L’innovation ne concerne pas seulement les procédés chimiques : elle touche aussi la mécanisation de la production. En 1856, le mécanicien parisien François-Paul Morane commercialise une machine promise à un grand succès. Elle permet de couler les bougies en continu. Les gains de productivité sont considérables : un ouvrier équipé d’une telle machine peut produire 14 400 bougies par heure, 35 fois plus qu’avec la méthode de coulage traditionnelle. Le goulet d’étranglement se trouve être maintenant en aval dans l’emballage. En 1867, Morane aurait vendu pas moins de 2 000 exemplaires de sa machine à travers le monde [19].

3. Le monde dans une bougie

La bougie stéarique représente enfin une révolution dans les chaines d’approvisionnement. Son grand avantage est de convertir à peu près n’importe quel corps gras (graisses des restaurants, huile du dessuintage des draps, graisse de pieds de bœufs, huiles de poisson etc.) en produit de qualité. La bougie participe donc d’une économie du recyclage, typique de l’industrie urbaine du milieu du XIXe siècle [20]. Mais la stéarine pouvant aussi être préparée à partir d’oléagineux tropicaux, la bougie concourt également à l’extractivisme colonial : à partir des 1840, botanistes et chimistes analysent des dizaines de fruits et de graines en vue d’établir leurs potentialités industrielles : huile de coco et de colouhn, huile de Touloucouma et de Bassia, beurre de Galam, cire de Cayenne, cire de myrthe, pain Dika du Gabon, arbre à suif de Chine [21], etc.

§ Données fournies
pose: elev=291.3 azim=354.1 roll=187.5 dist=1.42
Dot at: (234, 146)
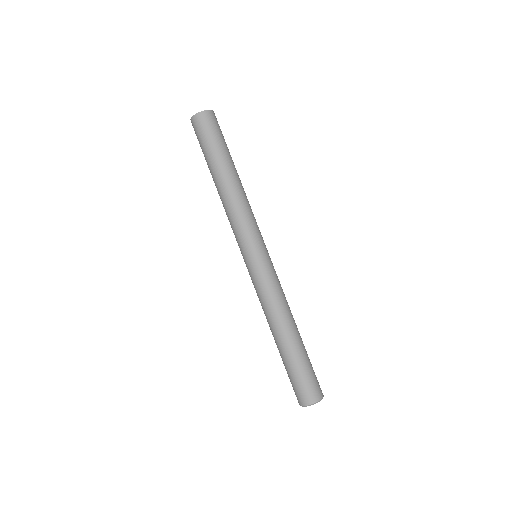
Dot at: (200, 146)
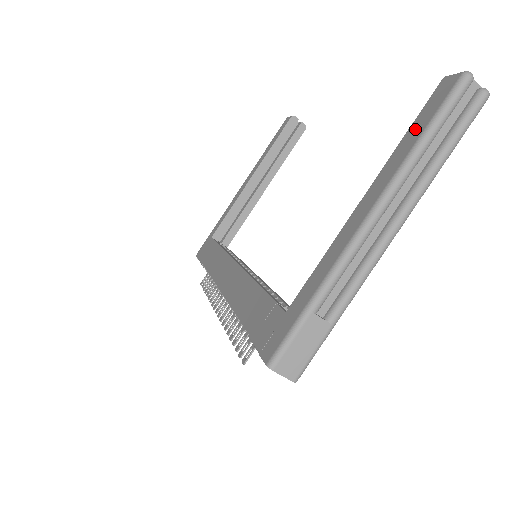
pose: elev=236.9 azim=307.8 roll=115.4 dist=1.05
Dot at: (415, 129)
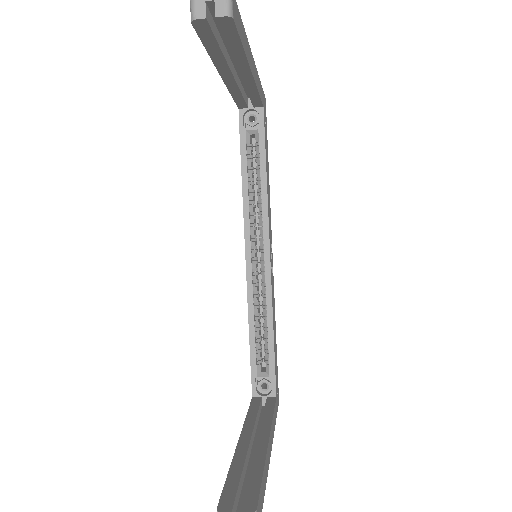
Dot at: occluded
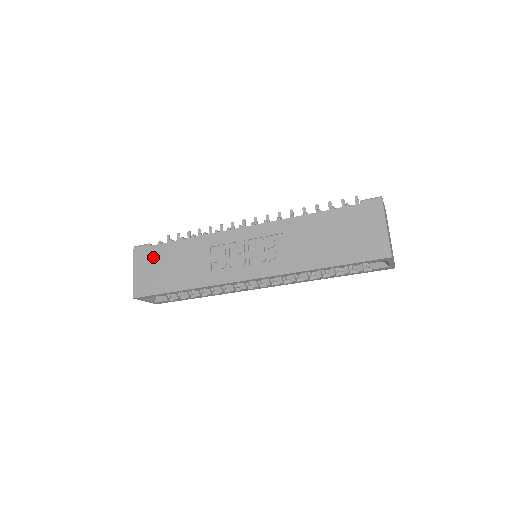
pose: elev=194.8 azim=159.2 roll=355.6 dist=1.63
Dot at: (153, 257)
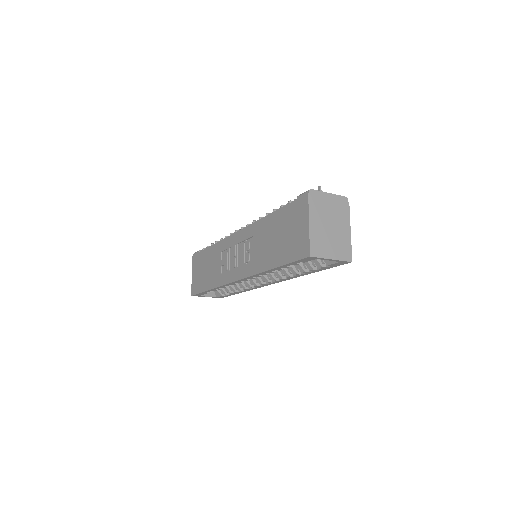
Dot at: (199, 262)
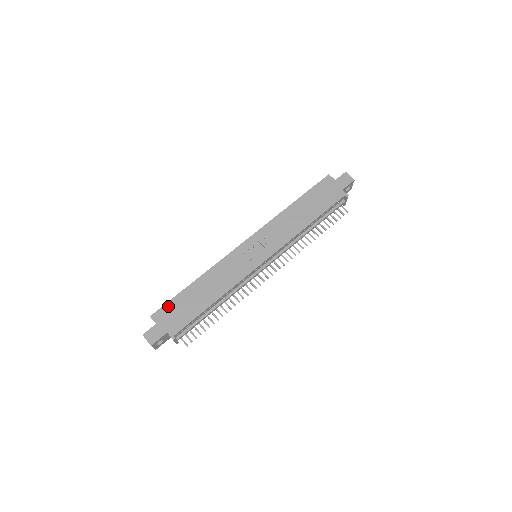
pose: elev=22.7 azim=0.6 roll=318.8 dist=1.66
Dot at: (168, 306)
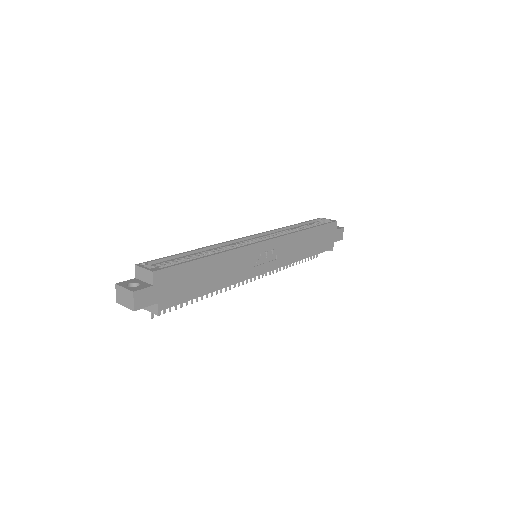
Dot at: (176, 270)
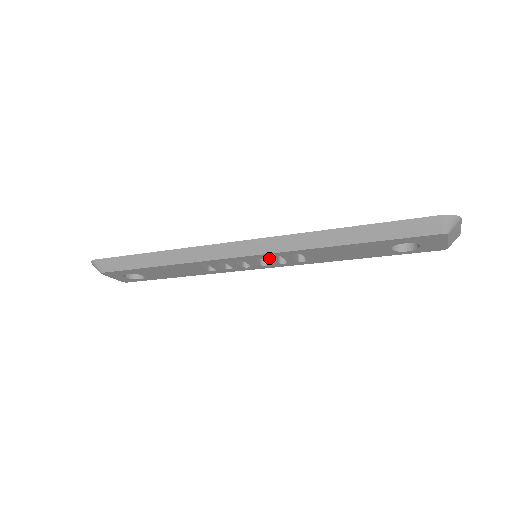
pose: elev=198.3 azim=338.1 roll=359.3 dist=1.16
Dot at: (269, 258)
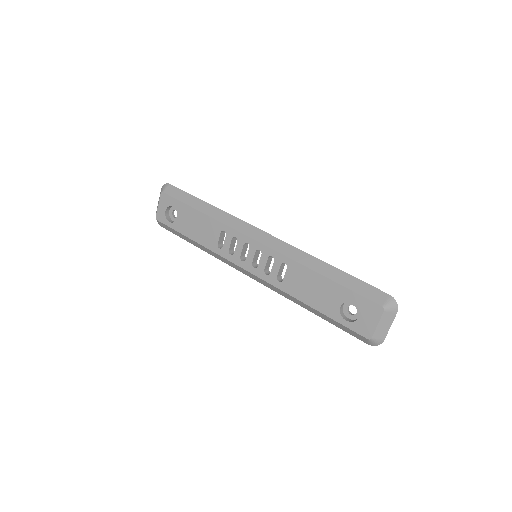
Dot at: (266, 257)
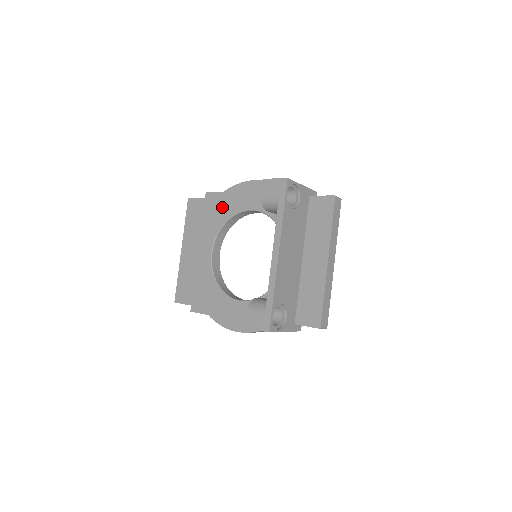
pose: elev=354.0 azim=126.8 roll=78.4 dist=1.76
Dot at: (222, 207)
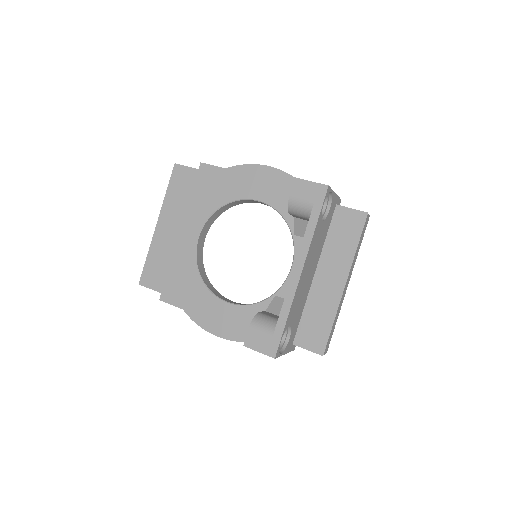
Dot at: (220, 187)
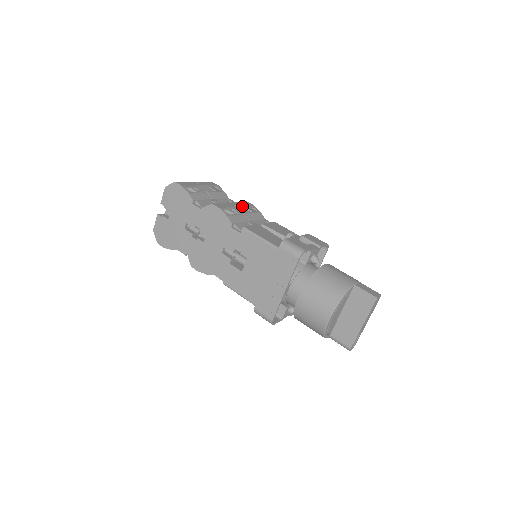
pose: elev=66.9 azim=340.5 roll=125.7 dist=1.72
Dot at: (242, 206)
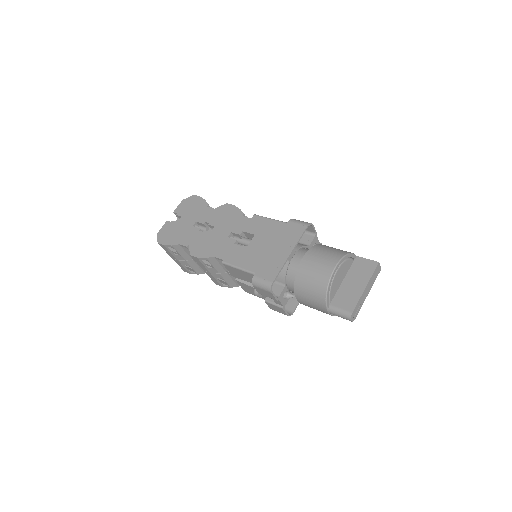
Dot at: occluded
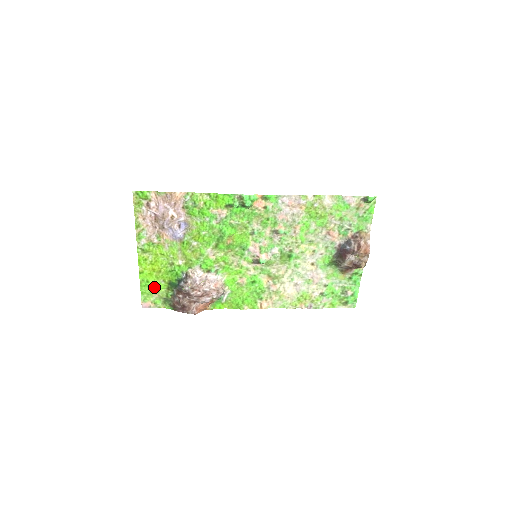
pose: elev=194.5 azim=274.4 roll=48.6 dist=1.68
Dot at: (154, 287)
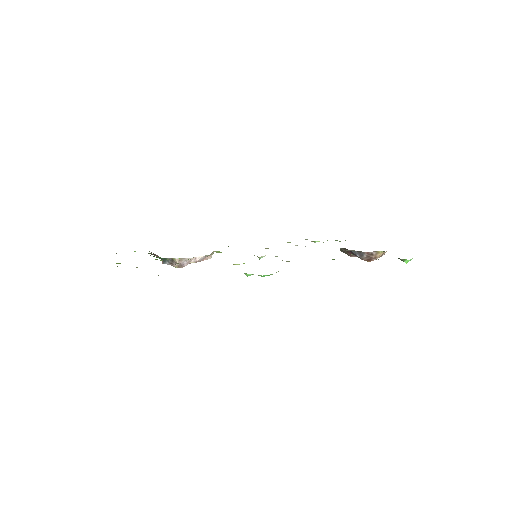
Dot at: occluded
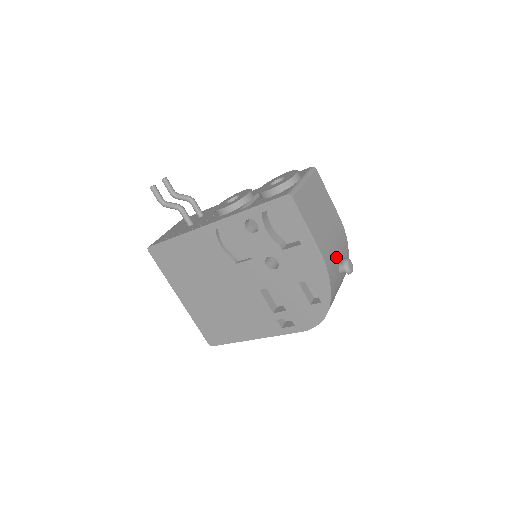
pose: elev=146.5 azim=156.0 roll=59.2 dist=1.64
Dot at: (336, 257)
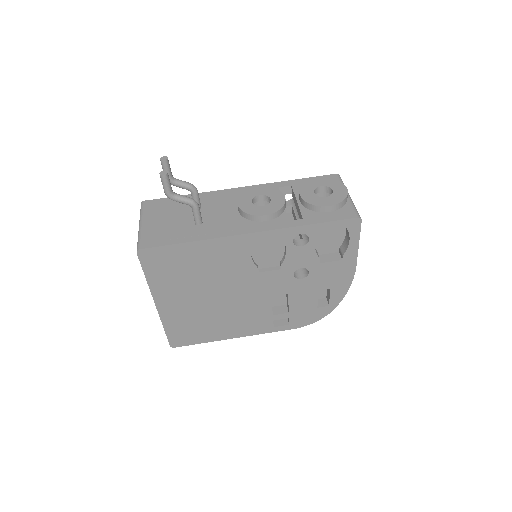
Dot at: occluded
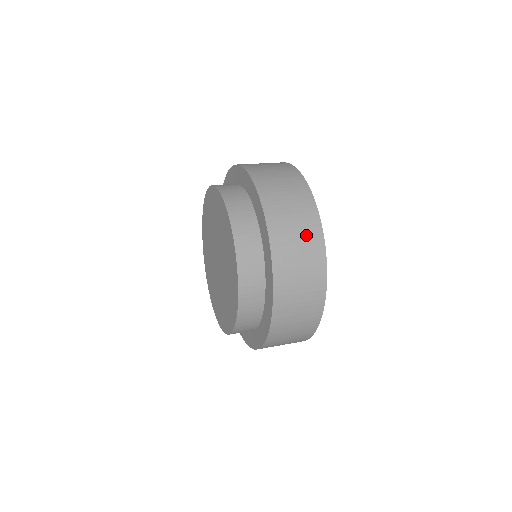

§ Consignes
1. Relevez tous les corps gras donnés en exemple, entre parenthèses, dans le texte sur la bougie stéarique.
2. Selon le texte sur la bougie stéarique, combien de bougies un ouvrier équipé de la machine de Morane peut-il produire par heure ?
3. Donnez la suite du texte sur la bougie stéarique, à partir de sa dernière phrase.

§ Exercices corrigés
1.
- graisses des restaurants
- huile du dessuintage des draps
- graisse de pieds de bœufs
- huiles de poisson

2. 14 400 bougies par heure.

3.
Un arbre surtout retient leur attention : le palmier à huile. Ses gros fruits rougeâtres sont une bénédiction pour les fabricants de bougie : sa pulpe rend 50 % de son poids en une huile riche en acides stéariques et palmitiques. Signe de la montée des oléagineux tropicaux, dans la seconde moitié du XIXe siècle, les plus grandes usines de bougies se trouvent dans les ports coloniaux : la Price S patent candie Company s’établit à Whirral tout près de Liverpool et elle possède son propre dock. Et en France, c’est à Marseille que Frédéric Fournier se vante de posséder « la plus grande usine à bougie du monde ».

D’où provient cette huile de Palme ? Après l’abolition de la traite, les marchands anglais cherchent une nouvelle source de profit en Afrique de l’ouest. Ils intéressent les chefs africains du delta du Niger à la culture du palmier à l’huile. Dès 1852 l’African steam ship company relie chaque mois Liverpool aux principaux ports de l’ouest africain. Dans les années 1860, les importations d’huile de palme vers l’Angleterre anglaise passent de 22 000 à 44 000 tonnes (contre 10 000 tonnes seulement pour la France) [22]. La Price’s patent candie Company met habilement en exergue son rôle philanthropique : en proposant un commerce licite aux souverains africains, elle tarit la traite des esclaves à sa source. Acheter une bougie dit en substance un de ses prospectus revient à « civiliser l’Afrique par le commerce ». Evidemment, l’entreprise se garde bien de préciser que la main-d’œuvre africaine considérable employée à extraire l’huile de palme (qui est exportée en tonneaux) est toujours servile [23].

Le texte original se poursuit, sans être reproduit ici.